[Directions]: Return the article below about Erik ten Hag's first week at Manchester United, reproducing every line without changes.

[Given text]:
#####
Home » Hands on and fully immersed: Erik Ten Hag’s brilliant first week at Manchester United

Hands on and fully immersed: Erik Ten Hag’s brilliant first week at Manchester United

by David O'Neill
Erik ten Hag

Manchester United have had almost a full week training under Erik ten Hag and reports indicate that the Dutchman has instigated a complete change in emphasis.

According to Sky Sports News, multiple sources have confirmed that Ten Hag leads every element of training – a far cry from Ole Gunnar Solsjkaer’s tenure, in which drills were overseen by Keiran McKenna and Michael Carrick, and Ralf Rangnick’s, who left the bulk of the work to Chris Armas.

Hands on and fully immersed, the new boss has a reputation for incredible attention to detail.

In a training video released earlier this week, he is front and centre of the instruction, halting a passing drill to ensure his players meet his requirements.

Aside from how that contrasts to the laissez faire approach of previous managers, the content of his drills is also something of a departure from recent history.

From day one, spending time with the ball has been an absolute priority, with an immediate concentration on what to do with it in on-field situations.

“Jargon-heavy” Armas focused almost entirely on what to do without the ball, while the new coaching staff have identified “fear and uncertainty when on the ball” as the primary issue among United’s players.

Even during Solskjaer’s best runs, the team could often be accused of lacking co-ordination outside of counter-attacking situations.

With a heavy focus on possession and played out at an “intense” pace, ten Hag – according to one senior player – wants them to “think, think, think.”
#####
[The data]:
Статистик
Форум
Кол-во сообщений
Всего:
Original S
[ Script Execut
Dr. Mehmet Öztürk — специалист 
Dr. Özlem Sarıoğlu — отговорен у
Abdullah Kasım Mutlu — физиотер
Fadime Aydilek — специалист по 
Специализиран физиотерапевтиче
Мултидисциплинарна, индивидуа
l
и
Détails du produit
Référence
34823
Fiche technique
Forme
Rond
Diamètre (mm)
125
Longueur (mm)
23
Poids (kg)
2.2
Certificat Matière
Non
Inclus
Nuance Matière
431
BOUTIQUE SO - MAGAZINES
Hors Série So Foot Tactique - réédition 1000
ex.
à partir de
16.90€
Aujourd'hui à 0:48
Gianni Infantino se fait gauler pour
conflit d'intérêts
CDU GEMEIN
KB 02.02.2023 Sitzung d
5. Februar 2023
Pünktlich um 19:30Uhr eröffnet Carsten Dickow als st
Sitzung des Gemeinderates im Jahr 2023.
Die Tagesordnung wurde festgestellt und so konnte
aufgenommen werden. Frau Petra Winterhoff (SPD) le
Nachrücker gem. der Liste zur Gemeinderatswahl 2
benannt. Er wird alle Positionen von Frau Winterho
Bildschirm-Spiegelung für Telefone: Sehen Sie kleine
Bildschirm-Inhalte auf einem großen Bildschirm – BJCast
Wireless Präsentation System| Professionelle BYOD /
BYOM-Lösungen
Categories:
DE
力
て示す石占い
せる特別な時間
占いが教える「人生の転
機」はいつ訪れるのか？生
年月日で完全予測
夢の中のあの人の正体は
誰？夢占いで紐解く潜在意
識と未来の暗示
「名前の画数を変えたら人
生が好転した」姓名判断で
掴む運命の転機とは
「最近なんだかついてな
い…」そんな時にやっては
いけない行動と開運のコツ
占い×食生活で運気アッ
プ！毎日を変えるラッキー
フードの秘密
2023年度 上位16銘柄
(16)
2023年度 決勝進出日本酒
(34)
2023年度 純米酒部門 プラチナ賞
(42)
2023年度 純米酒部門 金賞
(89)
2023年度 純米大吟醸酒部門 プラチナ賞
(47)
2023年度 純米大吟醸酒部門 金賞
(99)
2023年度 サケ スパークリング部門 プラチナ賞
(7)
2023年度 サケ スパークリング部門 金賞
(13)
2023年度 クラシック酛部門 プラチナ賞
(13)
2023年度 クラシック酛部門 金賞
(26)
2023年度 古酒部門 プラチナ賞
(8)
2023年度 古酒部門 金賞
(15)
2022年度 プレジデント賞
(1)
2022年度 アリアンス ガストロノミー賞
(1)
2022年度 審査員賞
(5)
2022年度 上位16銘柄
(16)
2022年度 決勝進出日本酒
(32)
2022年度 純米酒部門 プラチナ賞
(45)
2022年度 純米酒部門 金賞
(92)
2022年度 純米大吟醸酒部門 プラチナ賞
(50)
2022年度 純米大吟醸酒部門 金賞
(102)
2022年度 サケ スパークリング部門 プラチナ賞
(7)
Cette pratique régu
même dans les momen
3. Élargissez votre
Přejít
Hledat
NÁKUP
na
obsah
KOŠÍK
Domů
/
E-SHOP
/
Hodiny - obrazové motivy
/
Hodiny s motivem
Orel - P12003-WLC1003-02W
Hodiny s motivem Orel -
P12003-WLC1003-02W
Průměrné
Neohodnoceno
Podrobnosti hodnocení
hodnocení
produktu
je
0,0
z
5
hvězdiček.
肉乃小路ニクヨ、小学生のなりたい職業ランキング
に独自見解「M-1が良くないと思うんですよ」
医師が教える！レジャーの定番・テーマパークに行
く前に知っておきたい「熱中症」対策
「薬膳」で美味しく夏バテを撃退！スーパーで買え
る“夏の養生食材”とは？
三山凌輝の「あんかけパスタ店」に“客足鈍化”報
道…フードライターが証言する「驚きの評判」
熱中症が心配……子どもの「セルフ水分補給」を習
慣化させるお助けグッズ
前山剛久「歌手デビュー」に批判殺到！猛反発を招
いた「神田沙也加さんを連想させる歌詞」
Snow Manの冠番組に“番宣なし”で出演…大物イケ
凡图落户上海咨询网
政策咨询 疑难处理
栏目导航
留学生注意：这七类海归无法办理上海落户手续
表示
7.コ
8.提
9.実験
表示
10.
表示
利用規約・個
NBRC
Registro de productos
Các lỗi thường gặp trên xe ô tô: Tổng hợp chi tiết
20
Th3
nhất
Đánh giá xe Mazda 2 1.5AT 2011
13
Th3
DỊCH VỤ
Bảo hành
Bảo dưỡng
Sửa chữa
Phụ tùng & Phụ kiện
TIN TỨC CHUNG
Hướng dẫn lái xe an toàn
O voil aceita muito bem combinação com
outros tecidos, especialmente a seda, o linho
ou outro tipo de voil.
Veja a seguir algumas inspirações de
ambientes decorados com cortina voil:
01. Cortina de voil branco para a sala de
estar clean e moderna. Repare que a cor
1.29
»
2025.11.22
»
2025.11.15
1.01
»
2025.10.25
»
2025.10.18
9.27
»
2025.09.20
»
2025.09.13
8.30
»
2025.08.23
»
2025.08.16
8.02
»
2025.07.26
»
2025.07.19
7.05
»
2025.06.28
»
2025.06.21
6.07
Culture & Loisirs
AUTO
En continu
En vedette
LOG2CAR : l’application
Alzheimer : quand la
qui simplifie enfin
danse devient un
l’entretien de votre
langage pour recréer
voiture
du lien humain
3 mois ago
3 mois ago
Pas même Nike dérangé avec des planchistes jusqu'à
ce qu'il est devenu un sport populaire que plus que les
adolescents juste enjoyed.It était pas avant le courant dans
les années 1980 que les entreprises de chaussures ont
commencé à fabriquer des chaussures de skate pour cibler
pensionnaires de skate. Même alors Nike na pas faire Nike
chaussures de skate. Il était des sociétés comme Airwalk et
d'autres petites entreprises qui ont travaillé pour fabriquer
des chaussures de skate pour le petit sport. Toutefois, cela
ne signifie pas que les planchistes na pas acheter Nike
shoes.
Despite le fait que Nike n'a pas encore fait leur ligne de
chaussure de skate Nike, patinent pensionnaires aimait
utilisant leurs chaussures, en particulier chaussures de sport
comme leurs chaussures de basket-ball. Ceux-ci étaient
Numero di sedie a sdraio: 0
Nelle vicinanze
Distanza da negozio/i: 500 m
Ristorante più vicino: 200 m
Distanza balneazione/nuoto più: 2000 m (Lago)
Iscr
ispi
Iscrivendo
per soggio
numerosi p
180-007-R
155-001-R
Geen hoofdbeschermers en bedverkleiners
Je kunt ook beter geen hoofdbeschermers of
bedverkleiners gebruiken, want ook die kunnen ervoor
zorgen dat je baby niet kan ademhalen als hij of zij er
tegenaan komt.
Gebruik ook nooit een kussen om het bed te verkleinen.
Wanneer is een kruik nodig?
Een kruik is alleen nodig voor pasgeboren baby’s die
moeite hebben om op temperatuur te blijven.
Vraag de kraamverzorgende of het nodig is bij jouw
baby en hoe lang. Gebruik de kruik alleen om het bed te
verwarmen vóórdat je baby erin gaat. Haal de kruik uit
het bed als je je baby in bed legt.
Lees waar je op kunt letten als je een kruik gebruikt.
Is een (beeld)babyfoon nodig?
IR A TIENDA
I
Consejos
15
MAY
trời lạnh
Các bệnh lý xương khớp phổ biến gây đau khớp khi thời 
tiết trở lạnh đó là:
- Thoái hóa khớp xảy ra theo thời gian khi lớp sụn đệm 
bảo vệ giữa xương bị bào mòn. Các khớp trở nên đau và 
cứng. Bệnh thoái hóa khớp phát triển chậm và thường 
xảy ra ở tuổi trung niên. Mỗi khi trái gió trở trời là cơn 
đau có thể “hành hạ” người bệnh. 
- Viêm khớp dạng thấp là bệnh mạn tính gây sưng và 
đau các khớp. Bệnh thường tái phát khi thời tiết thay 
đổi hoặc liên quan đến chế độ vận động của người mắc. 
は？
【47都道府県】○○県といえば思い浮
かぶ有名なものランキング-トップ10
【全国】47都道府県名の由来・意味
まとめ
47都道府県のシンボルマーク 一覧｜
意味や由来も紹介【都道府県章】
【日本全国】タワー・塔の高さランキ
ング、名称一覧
#####
[Answer to the exercise]:
Home » Hands on and fully immersed: Erik Ten Hag’s brilliant first week at Manchester United

Hands on and fully immersed: Erik Ten Hag’s brilliant first week at Manchester United

by David O'Neill
Erik ten Hag

Manchester United have had almost a full week training under Erik ten Hag and reports indicate that the Dutchman has instigated a complete change in emphasis.

According to Sky Sports News, multiple sources have confirmed that Ten Hag leads every element of training – a far cry from Ole Gunnar Solsjkaer’s tenure, in which drills were overseen by Keiran McKenna and Michael Carrick, and Ralf Rangnick’s, who left the bulk of the work to Chris Armas.

Hands on and fully immersed, the new boss has a reputation for incredible attention to detail.

In a training video released earlier this week, he is front and centre of the instruction, halting a passing drill to ensure his players meet his requirements.

Aside from how that contrasts to the laissez faire approach of previous managers, the content of his drills is also something of a departure from recent history.

From day one, spending time with the ball has been an absolute priority, with an immediate concentration on what to do with it in on-field situations.

“Jargon-heavy” Armas focused almost entirely on what to do without the ball, while the new coaching staff have identified “fear and uncertainty when on the ball” as the primary issue among United’s players.

Even during Solskjaer’s best runs, the team could often be accused of lacking co-ordination outside of counter-attacking situations.

With a heavy focus on possession and played out at an “intense” pace, ten Hag – according to one senior player – wants them to “think, think, think.”